La controversia se originó por la inclusión de un punto de “invocación y alabanza” en la agenda de la sesión conjunta del Congreso, la presencia de líderes religiosos católicos, evangélicos y judíos, la exhibición de una escultura de la Virgen de Fátima, frases de fe en su discurso y la interpretación de música sacra como “Hallelujah”. El ciudadano Omar Alberto Franco Becerra presentó la demanda argumentando que estos actos vulneraban su derecho a la libertad de culto y conciencia, obteniendo un fallo favorable el 26 de agosto de 2026.

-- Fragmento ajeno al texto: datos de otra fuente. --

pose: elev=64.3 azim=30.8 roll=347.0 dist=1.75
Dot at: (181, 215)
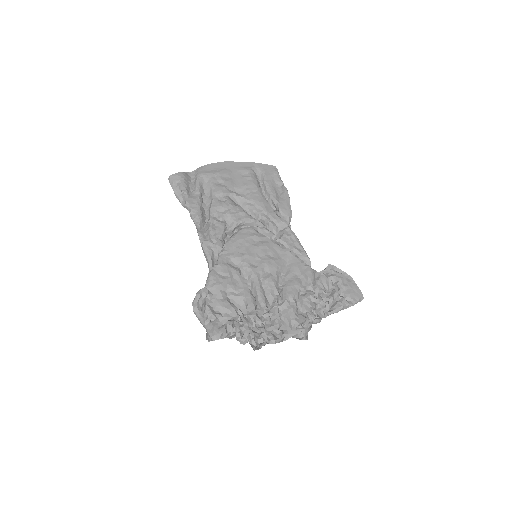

En su alocución, De la Espriella sostuvo que la ceremonia de transmisión de mando correspondió a un punto del orden del día de la sesión conjunta del Congreso, aprobado el mismo día de su posesión. “Aunque me identifico como creyente, soy católico, respeto la separación entre la Iglesia y el Estado y garantizaré en el marco de mis funciones las libertades y los derechos de todos los colombianos sin ningún distinto, incluida la libertad de profesar cualquier religión o de no profesar ninguna”, señaló el presidente.
Las disculpas y la orden judicial
El fallo judicial estableció que tanto el presidente como el presidente del Congreso están obligados a mantener la estricta neutralidad del Estado en el ejercicio de sus funciones oficiales. Por ello, ordenó que antes del 30 de septiembre se ofreciera una disculpa pública a la nación y se expidiera una directiva presidencial para prohibir y restringir expresiones religiosas en actos públicos de todos los funcionarios del Estado. “Si este acto pudo generar incomodidad o si ofendió a alguna persona, en mi condición de jefe de Estado ofrezco excusas por ello”, manifestó De la Espriella durante su alocución, aunque acto seguido agregó: “Le quiero decir al pueblo colombiano que su presidente hoy más que nunca está firme por la patria y que viva Cristo Rey. Que Dios bendiga a Colombia”.
La senadora Jennifer Pedraza expresó su respaldo a la decisión judicial y calificó el acto como una amenaza al carácter laico del Estado. Por su parte, De la Espriella afirmó que su conversión religiosa ocurrió hace seis años tras la muerte de una persona cercana, buscando contextualizar su fe personal sin que esta interfiera con sus funciones oficiales. El cumplimiento del fallo, aunque matizado por las expresiones finales del presidente, marca un precedente en la relación entre Estado y religión en Colombia.